Australian Prime Minister Howard declared, “I don’t believe that Johns Hopkins research. I don’t. It’s not plausible. It’s not based on anything other than a house-to-house survey.”
Likewise, a spokesman for Tony Blair told the press, “The problem is they’re using an extrapolation technique from a relatively small sample from an area of Iraq which isn’t representative of the country as a whole. We have questioned that technique right from the beginning and we continue to do so.”
The British government issued a statement following Monday’s BBC report in which it reiterated the same “uncertainty:” “The methodology has been used in other conflict situations, notably the Democratic Republic of Congo. However, the Lancet figures are much higher than statistics from other sources, which only goes to show how estimates can vary enormously according to the method of collection.”
Among the documents obtained by the BBC was a memo by the chief scientific adviser at the British Ministry of Defense, Roy Anderson, written just two days after the Johns Hopkins study was published. The memo said, “The study design is robust and employs methods that are regarded as close to ‘best practice’ in this area, given the difficulties of data collection and verification in the present circumstances in Iraq.”
Responding to Anderson’s memo, a British government official wrote, “Are we really sure the report is likely to be right? That is certainly what the brief implies.”
Another official responded to Anderson’s statement: “We do not accept the figures quoted in the Lancet survey as accurate.” Yet in the same email, the official stated, “However, the survey methodology used here cannot be rubbished, it is a tried and tested way of measuring mortality in conflict zones.”
Clearly, the reason the Blair government did not accept the estimates had nothing to do with the science, and everything to do with the political and legal implications of a death toll on the scale of genocide for which the US-led coalition is responsible.
There has been virtually no US media coverage of the BBC’s damning report.
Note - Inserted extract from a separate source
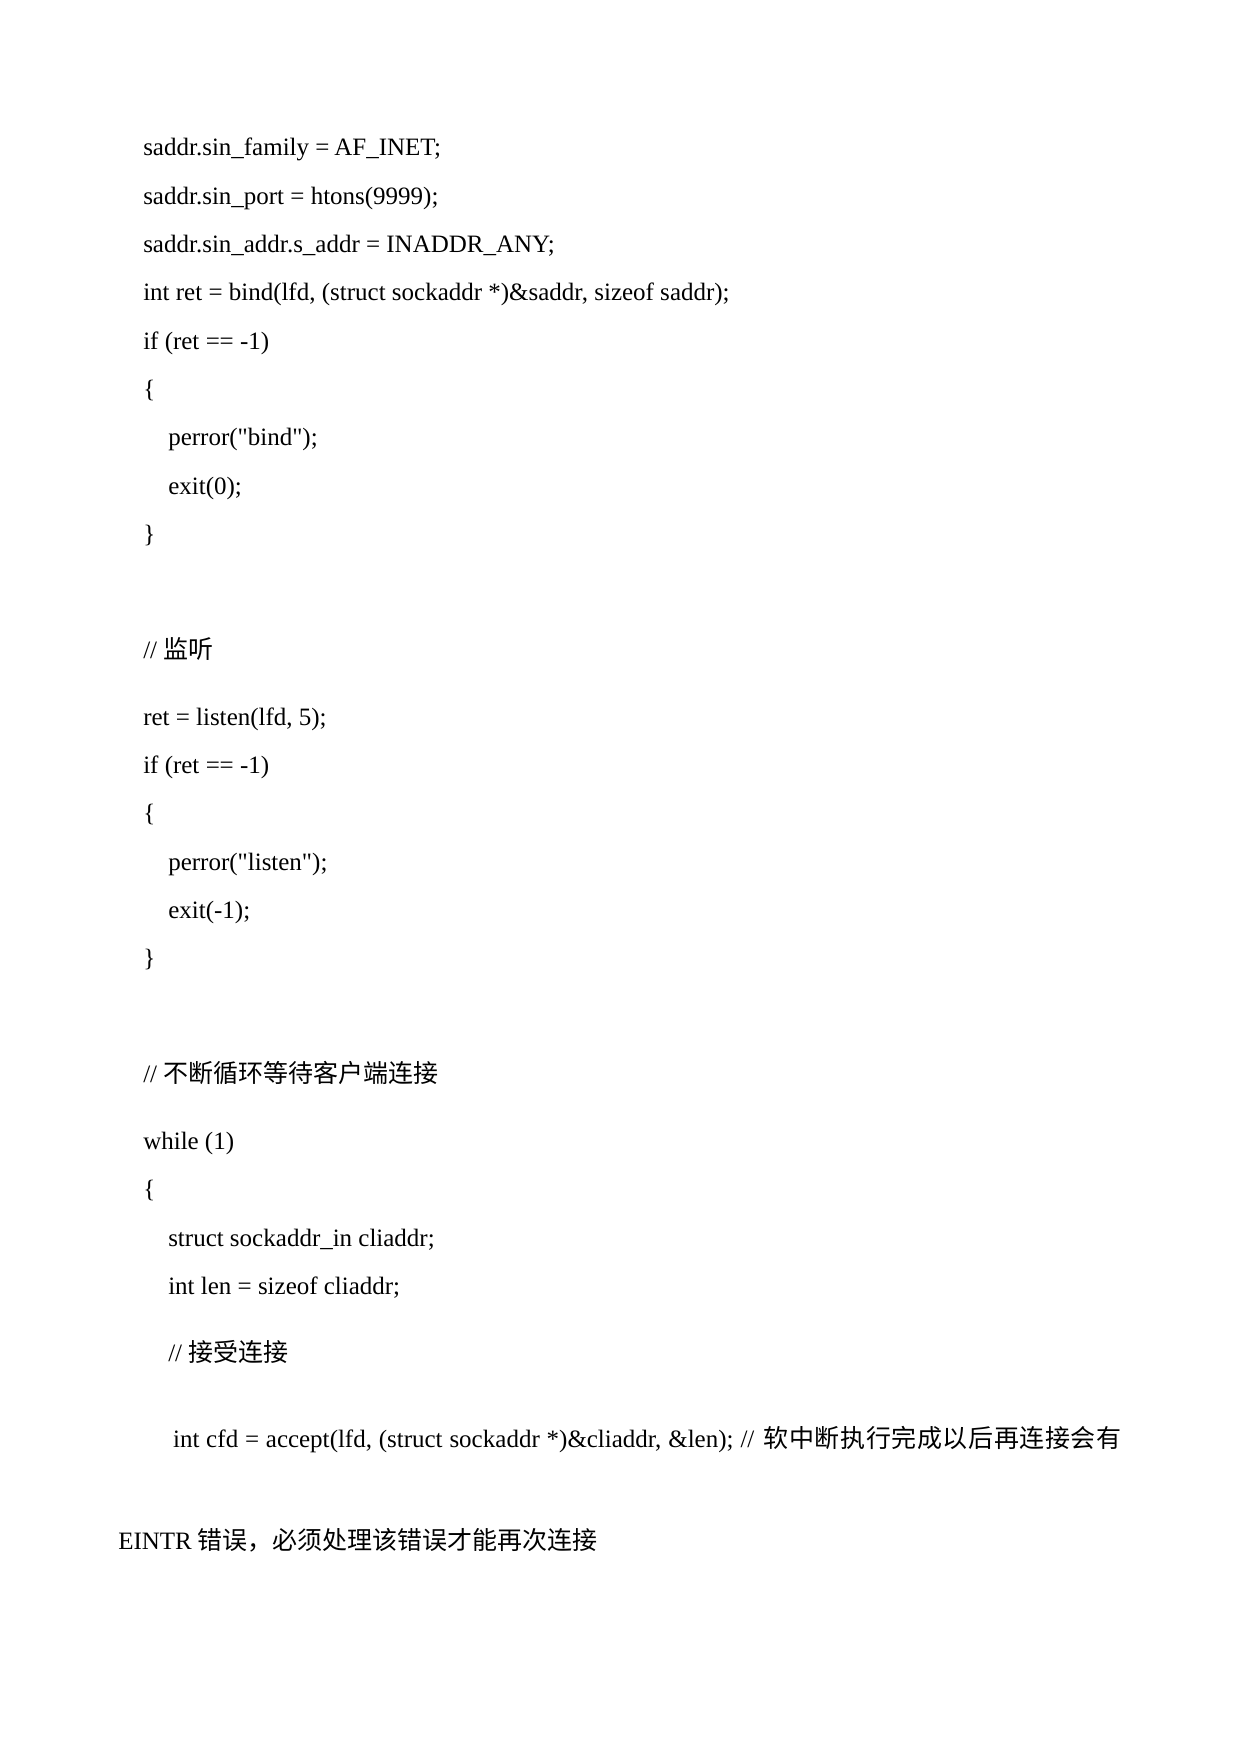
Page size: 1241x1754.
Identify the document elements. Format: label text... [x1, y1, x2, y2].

A day after the story broke in Britain, the New York Times, Los Angeles Times, Washington Post, USA Today, CNN, MSNBC, the four major broadcast networks and other outlets failed to mention the report. Only the Washington Times online picked up the story, reposting a United Press International brief of less than two hundred words.
The mainstream press has played an integral role in suppressing politically damaging information from the build-up to the Iraq invasion up to the present. With its latest blackout, the US media yet again affirms its complicity in the mass killing and social devastation carried out by American imperialism in Iraq.
Last October, when the Johns Hopkins study was released, the New York Times and Washington Post buried the story in their back pages and made no editorial comment. When confronted by reporters for the World Socialist Web Site about his newspaper’s handling of the subject during a talk on security and press freedom at the University of Michigan in October, New York Times editor Bill Keller shrugged off the suppression of the story, saying, “We didn’t splash it on the front page.”
On October 18, 2006, the Wall Street Journal ran the despicably entitled opinion piece, “655,000 War Dead? A Bogus Study on Iraq Casualties.” It was written by Steven Moore, who had worked under Paul Bremer and the Coalition Provisional Authority in Iraq. Declaring that “the Johns Hopkins tally is wildly at odds with any numbers I have seen in that country,” Moore suggested that the study was ideologically biased.
As the blackout on Monday’s BBC report makes clear, the media continues to keep people in the dark about the scale of the carnage in Iraq and shield those who are responsible.